Records excerpted from a collection:
════
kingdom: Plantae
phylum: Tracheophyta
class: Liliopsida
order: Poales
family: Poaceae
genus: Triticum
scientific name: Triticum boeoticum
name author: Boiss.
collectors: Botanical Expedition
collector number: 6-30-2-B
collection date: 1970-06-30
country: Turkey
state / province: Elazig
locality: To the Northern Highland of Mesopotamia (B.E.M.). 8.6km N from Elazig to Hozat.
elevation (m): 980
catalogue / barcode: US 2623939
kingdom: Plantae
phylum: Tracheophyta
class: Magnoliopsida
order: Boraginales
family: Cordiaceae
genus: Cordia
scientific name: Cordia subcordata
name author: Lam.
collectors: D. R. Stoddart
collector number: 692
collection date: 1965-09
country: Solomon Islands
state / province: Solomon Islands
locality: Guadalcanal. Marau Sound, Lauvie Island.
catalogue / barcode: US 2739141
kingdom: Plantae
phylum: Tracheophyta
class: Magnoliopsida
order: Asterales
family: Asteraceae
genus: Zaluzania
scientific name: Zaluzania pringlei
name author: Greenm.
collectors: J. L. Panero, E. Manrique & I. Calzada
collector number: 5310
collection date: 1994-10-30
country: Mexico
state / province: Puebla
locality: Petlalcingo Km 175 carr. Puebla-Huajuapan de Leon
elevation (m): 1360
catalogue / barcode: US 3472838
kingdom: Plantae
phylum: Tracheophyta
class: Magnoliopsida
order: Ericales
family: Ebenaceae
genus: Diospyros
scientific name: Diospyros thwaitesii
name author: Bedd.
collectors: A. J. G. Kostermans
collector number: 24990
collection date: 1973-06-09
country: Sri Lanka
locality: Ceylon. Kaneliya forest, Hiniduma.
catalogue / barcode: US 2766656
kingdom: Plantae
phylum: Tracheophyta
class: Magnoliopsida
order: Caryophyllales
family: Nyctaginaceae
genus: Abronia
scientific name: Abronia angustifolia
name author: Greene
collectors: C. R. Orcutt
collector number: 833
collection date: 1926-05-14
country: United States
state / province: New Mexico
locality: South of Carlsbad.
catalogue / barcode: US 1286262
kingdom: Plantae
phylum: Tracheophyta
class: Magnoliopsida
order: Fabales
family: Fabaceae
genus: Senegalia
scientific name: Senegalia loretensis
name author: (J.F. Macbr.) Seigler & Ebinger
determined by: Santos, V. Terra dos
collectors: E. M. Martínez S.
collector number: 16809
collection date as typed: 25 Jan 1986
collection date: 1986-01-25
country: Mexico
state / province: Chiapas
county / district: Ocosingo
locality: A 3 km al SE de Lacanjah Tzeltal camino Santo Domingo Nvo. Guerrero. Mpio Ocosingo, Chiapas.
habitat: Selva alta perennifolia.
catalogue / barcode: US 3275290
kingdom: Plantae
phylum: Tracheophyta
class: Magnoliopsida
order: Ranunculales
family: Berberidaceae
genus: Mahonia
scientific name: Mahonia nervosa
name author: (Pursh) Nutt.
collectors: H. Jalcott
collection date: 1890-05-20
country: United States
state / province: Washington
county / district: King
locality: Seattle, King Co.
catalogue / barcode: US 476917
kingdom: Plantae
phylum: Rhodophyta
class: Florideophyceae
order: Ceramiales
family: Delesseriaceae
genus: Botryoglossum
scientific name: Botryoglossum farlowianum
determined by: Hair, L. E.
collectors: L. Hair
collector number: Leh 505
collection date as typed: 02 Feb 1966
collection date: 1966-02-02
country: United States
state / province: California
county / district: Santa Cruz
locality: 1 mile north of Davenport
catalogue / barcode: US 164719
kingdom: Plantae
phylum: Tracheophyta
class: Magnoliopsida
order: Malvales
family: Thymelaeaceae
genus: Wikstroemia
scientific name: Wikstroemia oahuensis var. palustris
════
• [AIM]: Render every line of the items above as a JSON list of strings, with one string per line and any blank lines omitted.

• [ANSWER FOR THE TASK]:
[
  "kingdom: Plantae",
  "phylum: Tracheophyta",
  "class: Liliopsida",
  "order: Poales",
  "family: Poaceae",
  "genus: Triticum",
  "scientific name: Triticum boeoticum",
  "name author: Boiss.",
  "collectors: Botanical Expedition",
  "collector number: 6-30-2-B",
  "collection date: 1970-06-30",
  "country: Turkey",
  "state / province: Elazig",
  "locality: To the Northern Highland of Mesopotamia (B.E.M.). 8.6km N from Elazig to Hozat.",
  "elevation (m): 980",
  "catalogue / barcode: US 2623939",
  "kingdom: Plantae",
  "phylum: Tracheophyta",
  "class: Magnoliopsida",
  "order: Boraginales",
  "family: Cordiaceae",
  "genus: Cordia",
  "scientific name: Cordia subcordata",
  "name author: Lam.",
  "collectors: D. R. Stoddart",
  "collector number: 692",
  "collection date: 1965-09",
  "country: Solomon Islands",
  "state / province: Solomon Islands",
  "locality: Guadalcanal. Marau Sound, Lauvie Island.",
  "catalogue / barcode: US 2739141",
  "kingdom: Plantae",
  "phylum: Tracheophyta",
  "class: Magnoliopsida",
  "order: Asterales",
  "family: Asteraceae",
  "genus: Zaluzania",
  "scientific name: Zaluzania pringlei",
  "name author: Greenm.",
  "collectors: J. L. Panero, E. Manrique & I. Calzada",
  "collector number: 5310",
  "collection date: 1994-10-30",
  "country: Mexico",
  "state / province: Puebla",
  "locality: Petlalcingo Km 175 carr. Puebla-Huajuapan de Leon",
  "elevation (m): 1360",
  "catalogue / barcode: US 3472838",
  "kingdom: Plantae",
  "phylum: Tracheophyta",
  "class: Magnoliopsida",
  "order: Ericales",
  "family: Ebenaceae",
  "genus: Diospyros",
  "scientific name: Diospyros thwaitesii",
  "name author: Bedd.",
  "collectors: A. J. G. Kostermans",
  "collector number: 24990",
  "collection date: 1973-06-09",
  "country: Sri Lanka",
  "locality: Ceylon. Kaneliya forest, Hiniduma.",
  "catalogue / barcode: US 2766656",
  "kingdom: Plantae",
  "phylum: Tracheophyta",
  "class: Magnoliopsida",
  "order: Caryophyllales",
  "family: Nyctaginaceae",
  "genus: Abronia",
  "scientific name: Abronia angustifolia",
  "name author: Greene",
  "collectors: C. R. Orcutt",
  "collector number: 833",
  "collection date: 1926-05-14",
  "country: United States",
  "state / province: New Mexico",
  "locality: South of Carlsbad.",
  "catalogue / barcode: US 1286262",
  "kingdom: Plantae",
  "phylum: Tracheophyta",
  "class: Magnoliopsida",
  "order: Fabales",
  "family: Fabaceae",
  "genus: Senegalia",
  "scientific name: Senegalia loretensis",
  "name author: (J.F. Macbr.) Seigler & Ebinger",
  "determined by: Santos, V. Terra dos",
  "collectors: E. M. Martínez S.",
  "collector number: 16809",
  "collection date as typed: 25 Jan 1986",
  "collection date: 1986-01-25",
  "country: Mexico",
  "state / province: Chiapas",
  "county / district: Ocosingo",
  "locality: A 3 km al SE de Lacanjah Tzeltal camino Santo Domingo Nvo. Guerrero. Mpio Ocosingo, Chiapas.",
  "habitat: Selva alta perennifolia.",
  "catalogue / barcode: US 3275290",
  "kingdom: Plantae",
  "phylum: Tracheophyta",
  "class: Magnoliopsida",
  "order: Ranunculales",
  "family: Berberidaceae",
  "genus: Mahonia",
  "scientific name: Mahonia nervosa",
  "name author: (Pursh) Nutt.",
  "collectors: H. Jalcott",
  "collection date: 1890-05-20",
  "country: United States",
  "state / province: Washington",
  "county / district: King",
  "locality: Seattle, King Co.",
  "catalogue / barcode: US 476917",
  "kingdom: Plantae",
  "phylum: Rhodophyta",
  "class: Florideophyceae",
  "order: Ceramiales",
  "family: Delesseriaceae",
  "genus: Botryoglossum",
  "scientific name: Botryoglossum farlowianum",
  "determined by: Hair, L. E.",
  "collectors: L. Hair",
  "collector number: Leh 505",
  "collection date as typed: 02 Feb 1966",
  "collection date: 1966-02-02",
  "country: United States",
  "state / province: California",
  "county / district: Santa Cruz",
  "locality: 1 mile north of Davenport",
  "catalogue / barcode: US 164719",
  "kingdom: Plantae",
  "phylum: Tracheophyta",
  "class: Magnoliopsida",
  "order: Malvales",
  "family: Thymelaeaceae",
  "genus: Wikstroemia",
  "scientific name: Wikstroemia oahuensis var. palustris"
]